Hemlock woolly adelgid (Adelges tsugae) and bacterial symbionts

For over 30 years, the exotic hemlock woolly adelgid (HWA) has been gradually decimating the native hemlock (Tsuga canadensis and T. caroliniana) in eastern North America. Introduced from Japan, HWA, like aphids, causes damage to the tree by sucking and depleting nutrients that are necessary for the host (Young et al. 1995, McClure et al. 2003).

Sap sucking insects often have associations with mutualistic, intracellular bacteria. These bacteria, referred to as symbionts, can be involved in converting precursors available in the nutritionally poor sap-based diet to nutrients that are essential for animal survival and growth (e.g. amino acids and vitamins, Moran 2006). Some of the most foundational work on the roles and evolution of bacterial symbionts of insects has been completed using aphids as a model system. Given that aphids and adelgids are closely related, we can use our knowledge of aphid symbionts to form hypotheses about adelgid symbionts.

Nutritional symbionts can be sensitive to high temperatures. For example, the nutritional symbiont of pea aphids, Buchnera, can decrease in density to < 10% of its normal levels during a short burst of heat (heat shock), which has drastic effects upon the fitness of the aphids themselves (Dunbar et al. 2007). Other intracellular symbionts provide defense against environmental stress, including factors such as parasitoids, and heat stress (Oliver et al. 2009). In pea aphids, Serratia symbiotica protects against heat stress, possibly by lysing (resulting in a decrease in density) and releasing metabolites that protect the Buchnera (nutrient provisioning) symbionts (Montllor et al. 2002, Burke et al. 2009).
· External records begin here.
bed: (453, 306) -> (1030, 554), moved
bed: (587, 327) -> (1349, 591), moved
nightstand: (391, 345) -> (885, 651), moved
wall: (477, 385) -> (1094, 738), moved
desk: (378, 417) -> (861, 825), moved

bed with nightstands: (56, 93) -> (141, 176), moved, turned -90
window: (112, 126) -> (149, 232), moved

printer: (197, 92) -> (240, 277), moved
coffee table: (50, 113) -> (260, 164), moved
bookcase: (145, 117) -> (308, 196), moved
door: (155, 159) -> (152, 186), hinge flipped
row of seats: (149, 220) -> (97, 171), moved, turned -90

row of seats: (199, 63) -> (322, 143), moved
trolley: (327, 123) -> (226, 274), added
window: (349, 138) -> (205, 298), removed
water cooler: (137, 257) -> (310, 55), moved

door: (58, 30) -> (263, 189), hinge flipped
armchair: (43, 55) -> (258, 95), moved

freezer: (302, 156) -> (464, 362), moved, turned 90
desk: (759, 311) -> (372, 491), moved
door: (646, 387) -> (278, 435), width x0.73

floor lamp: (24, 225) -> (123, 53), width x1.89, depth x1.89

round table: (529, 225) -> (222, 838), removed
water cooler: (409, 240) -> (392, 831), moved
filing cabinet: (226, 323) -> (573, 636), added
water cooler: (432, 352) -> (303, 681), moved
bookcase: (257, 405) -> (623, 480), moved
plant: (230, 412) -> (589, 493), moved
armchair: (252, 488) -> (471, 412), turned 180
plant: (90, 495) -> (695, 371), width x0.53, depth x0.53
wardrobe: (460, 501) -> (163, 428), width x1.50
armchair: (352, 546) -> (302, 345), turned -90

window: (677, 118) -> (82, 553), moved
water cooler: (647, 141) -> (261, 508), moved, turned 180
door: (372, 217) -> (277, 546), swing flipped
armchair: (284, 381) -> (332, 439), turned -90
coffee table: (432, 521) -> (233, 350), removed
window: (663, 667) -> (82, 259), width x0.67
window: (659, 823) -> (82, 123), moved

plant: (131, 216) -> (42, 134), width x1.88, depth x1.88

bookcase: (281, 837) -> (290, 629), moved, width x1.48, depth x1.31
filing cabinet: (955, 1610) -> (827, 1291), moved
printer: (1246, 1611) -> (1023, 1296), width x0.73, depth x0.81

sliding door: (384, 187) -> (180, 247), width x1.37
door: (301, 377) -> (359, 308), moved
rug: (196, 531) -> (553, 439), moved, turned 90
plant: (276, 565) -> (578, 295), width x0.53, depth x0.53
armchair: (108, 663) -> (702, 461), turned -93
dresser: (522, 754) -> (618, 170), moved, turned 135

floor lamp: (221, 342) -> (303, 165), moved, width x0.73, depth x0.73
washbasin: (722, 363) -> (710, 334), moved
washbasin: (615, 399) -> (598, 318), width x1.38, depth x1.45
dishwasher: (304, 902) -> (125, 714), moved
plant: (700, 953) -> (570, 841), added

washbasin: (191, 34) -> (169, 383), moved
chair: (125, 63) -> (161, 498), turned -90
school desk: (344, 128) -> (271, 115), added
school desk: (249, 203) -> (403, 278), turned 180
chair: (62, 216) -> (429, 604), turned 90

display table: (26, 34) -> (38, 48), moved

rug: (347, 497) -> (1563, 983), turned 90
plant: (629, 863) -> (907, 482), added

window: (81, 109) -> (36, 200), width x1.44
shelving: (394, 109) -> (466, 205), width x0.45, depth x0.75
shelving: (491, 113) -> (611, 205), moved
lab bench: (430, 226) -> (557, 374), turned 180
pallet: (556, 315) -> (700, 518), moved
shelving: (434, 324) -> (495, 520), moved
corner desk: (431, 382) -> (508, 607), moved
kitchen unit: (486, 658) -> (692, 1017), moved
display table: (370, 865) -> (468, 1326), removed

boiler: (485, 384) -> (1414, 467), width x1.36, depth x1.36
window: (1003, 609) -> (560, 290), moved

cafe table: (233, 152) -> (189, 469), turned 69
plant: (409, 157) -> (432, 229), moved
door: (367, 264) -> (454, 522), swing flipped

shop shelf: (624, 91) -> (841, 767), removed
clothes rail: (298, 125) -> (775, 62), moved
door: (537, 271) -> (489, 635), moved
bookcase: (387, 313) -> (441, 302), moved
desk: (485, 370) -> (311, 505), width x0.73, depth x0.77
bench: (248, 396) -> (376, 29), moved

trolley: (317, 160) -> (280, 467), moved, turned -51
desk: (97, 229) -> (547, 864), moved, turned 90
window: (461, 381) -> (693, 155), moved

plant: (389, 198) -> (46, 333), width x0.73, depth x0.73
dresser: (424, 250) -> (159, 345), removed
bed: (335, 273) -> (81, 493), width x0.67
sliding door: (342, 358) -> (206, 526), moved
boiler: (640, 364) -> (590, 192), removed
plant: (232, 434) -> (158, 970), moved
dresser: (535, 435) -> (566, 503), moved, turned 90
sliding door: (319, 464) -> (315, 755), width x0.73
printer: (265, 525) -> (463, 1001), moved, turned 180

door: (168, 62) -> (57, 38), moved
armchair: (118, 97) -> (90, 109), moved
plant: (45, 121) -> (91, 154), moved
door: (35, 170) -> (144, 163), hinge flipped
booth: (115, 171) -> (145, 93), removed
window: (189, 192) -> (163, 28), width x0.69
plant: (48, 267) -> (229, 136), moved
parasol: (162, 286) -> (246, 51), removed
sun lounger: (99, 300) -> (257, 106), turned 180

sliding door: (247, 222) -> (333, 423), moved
To date, the diversity and roles of microbial symbionts in adelgids is mostly unknown. A recently published survey of symbionts present in HWA revealed that there are two symbionts present in all HWA populations, named Annandia adelgestsuga and  Pseudomonas adelgestsugas (von Dohlen et al. 2013). One additional symbiont type,  Serratia symbiotica was identified in HWA populations in ENA and the source lineage Japanese adelgids. The roles these symbionts play in HWA biology is currently unknown. However, we can form predictions based upon the known functions of aphid Buchnera, which is distantly related to Annandia adelgestsuga, and aphid Serratia symbiotica, which is very closely related to Serratia symbiotica infecting HWA. Our research aims to better understand the biology of HWA through the characterization of HWA symbionts and their role in nutrition, heat susceptibility, and overall fitness.

We would like to thank Garden Delights for generously donating hemlock trees for our research.


Burke, G.R., Fiehn, O., Moran, N.A. 2009. Effects of facultative symbionts and heat stress on the metabolome of pea aphids. ISME Journal 4: 242-252.

Dunbar, H.E., A.C. Wilson, N.R. Ferguson, and N.A. Moran. 2007. Aphid thermal tolerance is governed by a point mutation in bacterial symbionts. Plos Biol. 5: e96. doi:10.1371/journal.pbio.0050096.

McClure, M.S., S.M. Salom, and K.S. Shields. 2003. Hemlock woolly adelgid. USDA Forest Service, Forest Health Technology Enterprise, FHTET-2001-03.

Montllor, C.B., A. Maxmen, and A.H. Purcell. 2002. Facultative bacterial endosymbionts benefit pea aphids Acrthosiphon pisum under heat stress. Ecol. Entomol. 27: 189-195.

Moran, N.A. 2006. Symbiosis. Curr. Biol. 16: 866-871.

Oliver, K.M., P.H. Degnan, M.S. Hunter, and N.A. Moran. Bacteriophages encode factors required for protection in a symbiotic mutualism. Science 325: 992-994.

von Dohlen, C.D., U. Spaulding, K. Shields, N.P. Havill, C. Rosa, and C. Hoover. 2013. Diversity of proteobacterial endosymbionts in hemlock woolly adelgid (Adelges tsugae) (Hemiptera: Adelgidae) from its native and introduced range. Environ. Micro. 15: 2043-62.

Young, R.F., K.S. Shields, and G.P. Berlyn. 1995. Hemlock woolly adelgid (Homoptera: -Adelgidae): stylet bundle insertion and feeding sites. Ann. Entomol. Soc. Am. 88: 827-835.